Quand on sait que l’adoption du DPG du Premier ministre et celle du budget de l’Etat sont les deux actes majeurs par lesquels les parlementaires expriment leur soutien ou désaccord avec le gouvernement en place, il faudrait attendre la session budgétaire pour mieux fixer la configuration réelle de l’Assemblée actuelle.
Déjà, on note pour le Chef de File de l’Opposition Politique (CFOP), comme adhérents à ce jour, le CDP et l’ADF/RDA. C’est donc devant un champ de ruines que se tient le nouveau Chef de file de l’opposition burkinabè. Pour colmater les brèches béantes, il lui faudrait d’interminables séances de câlinothérapie. Malheureusement, on assiste à une reprise des sourdes confrontations picrocholines auxquelles l’opposition burkinabè et son parti sont coutumiers. Alors, combien de temps faudra-t-il encore pour dégager les gravats avant d’entamer la reconstruction d’une opposition crédible pouvant jouer le rôle qui est le sien dans la vie démocratique nationale ? Ce n’est certainement pas demain la veille à la lumière des stratégies d’approches empreintes d’outrances hystériques. Clausewitz disait que pour concevoir un plan de bataille, il faut avoir deux choses en tête : la configuration du terrain et le but de la guerre. Les futures grandes batailles politiques qui s’ouvrent au Burkina Faso sont celles des élections municipales et de la réconciliation nationale.

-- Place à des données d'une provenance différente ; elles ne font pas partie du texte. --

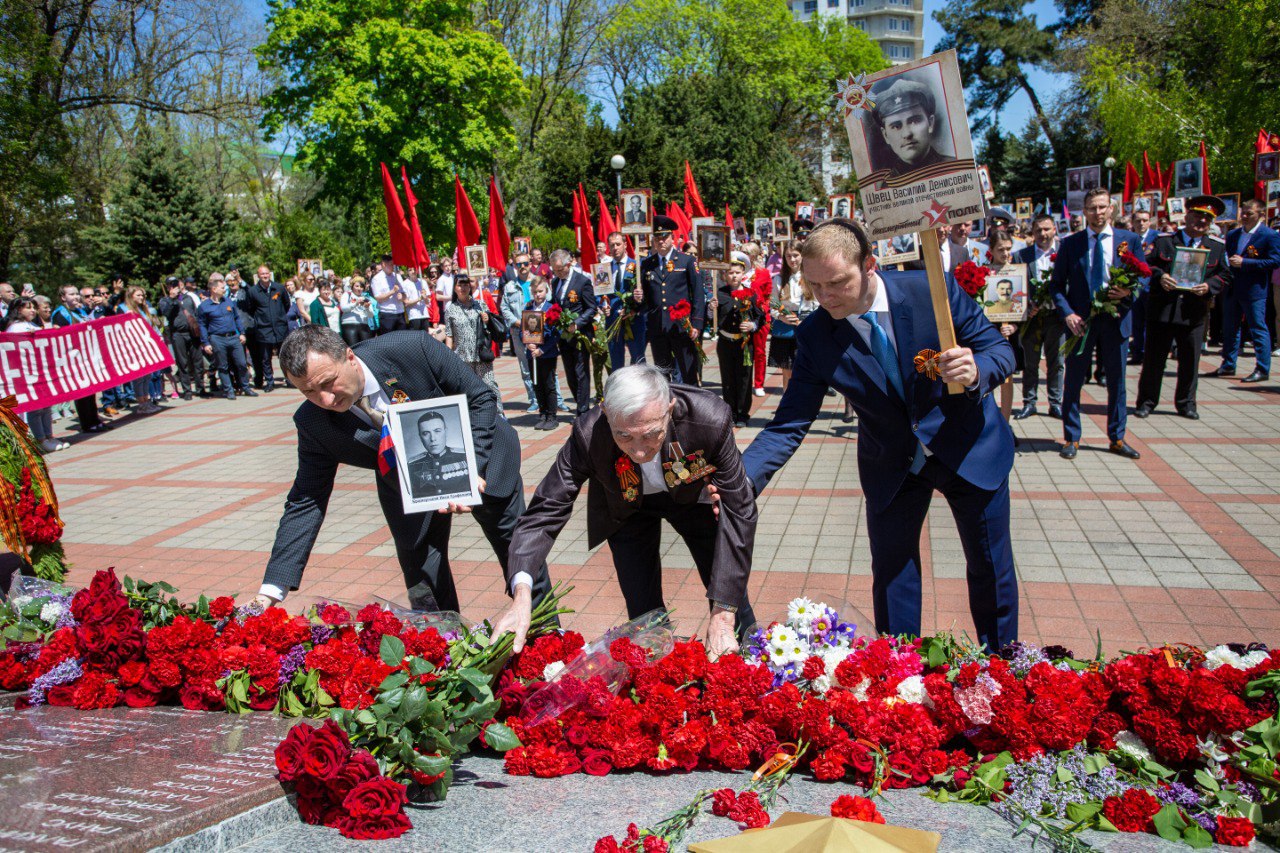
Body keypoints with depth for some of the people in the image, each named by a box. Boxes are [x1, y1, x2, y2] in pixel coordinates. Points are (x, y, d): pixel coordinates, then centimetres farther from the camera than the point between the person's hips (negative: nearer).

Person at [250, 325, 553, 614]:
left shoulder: (412, 348, -33)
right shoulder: (313, 424, -23)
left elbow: (480, 397, -22)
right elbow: (306, 502, -15)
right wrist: (271, 590, -19)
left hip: (480, 456, -1)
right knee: (422, 587, 2)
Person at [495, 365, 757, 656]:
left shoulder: (710, 419, -39)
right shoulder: (588, 435, -37)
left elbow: (737, 513, -32)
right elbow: (546, 510, -33)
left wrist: (723, 618, -35)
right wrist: (521, 596, -50)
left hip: (692, 495, 0)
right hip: (629, 507, 0)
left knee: (730, 592, 6)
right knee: (643, 613, 2)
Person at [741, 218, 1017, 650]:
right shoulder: (814, 337, -18)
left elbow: (999, 349, -11)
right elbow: (789, 424, -17)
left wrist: (976, 373, -35)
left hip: (969, 449, 0)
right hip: (892, 468, 1)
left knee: (990, 569, 15)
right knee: (891, 574, 7)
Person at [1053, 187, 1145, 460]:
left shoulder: (1130, 240, 4)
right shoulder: (1070, 243, 1)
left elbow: (1144, 278, 6)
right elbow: (1057, 284, 1)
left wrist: (1129, 291, -16)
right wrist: (1067, 313, -12)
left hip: (1115, 321, 1)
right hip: (1080, 321, -1)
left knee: (1116, 382, 10)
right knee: (1073, 382, 5)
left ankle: (1117, 439, 22)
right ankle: (1071, 439, 16)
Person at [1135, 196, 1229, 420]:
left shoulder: (1218, 247, 9)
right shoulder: (1163, 240, 3)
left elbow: (1225, 275, 8)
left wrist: (1209, 286, -11)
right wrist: (1159, 276, -17)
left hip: (1194, 314, 2)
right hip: (1162, 310, -2)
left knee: (1190, 360, 8)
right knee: (1154, 358, 4)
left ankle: (1186, 403, 22)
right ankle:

Une chose est sûre : l’opposition abordera ces échéances en position de faiblesse et ce n’est pas au pouvoir de la requinquer. Il n’y a pas de bonne médication sans bon diagnostic préalable. Si la bonne posture pour elle dans le contexte actuel n’est pas celle du godillot les petits doigts sur la couture du pantalon, guerroyer en gants blancs et à tout va n’est également pas la solution surtout quand les griefs brandis sont manifestement éculés. S’agit-il d’irriter les dirigeants actuels au point de les pousser à la faute, en contestant leur légitimité ou de poser les linéaments d’une confrontation à l’occasion des futures élections municipales ? Il faut craindre que tout cela ne soit contre-productif parce que les bonzes du MPP réfléchissent déjà à autre chose. Du reste, beaucoup d’observateurs estiment que le nouveau Président du CDP a encore des efforts à faire pour se défaire de l’image de croquemitaine qui lui a été collée, s’il veut réussir son pari.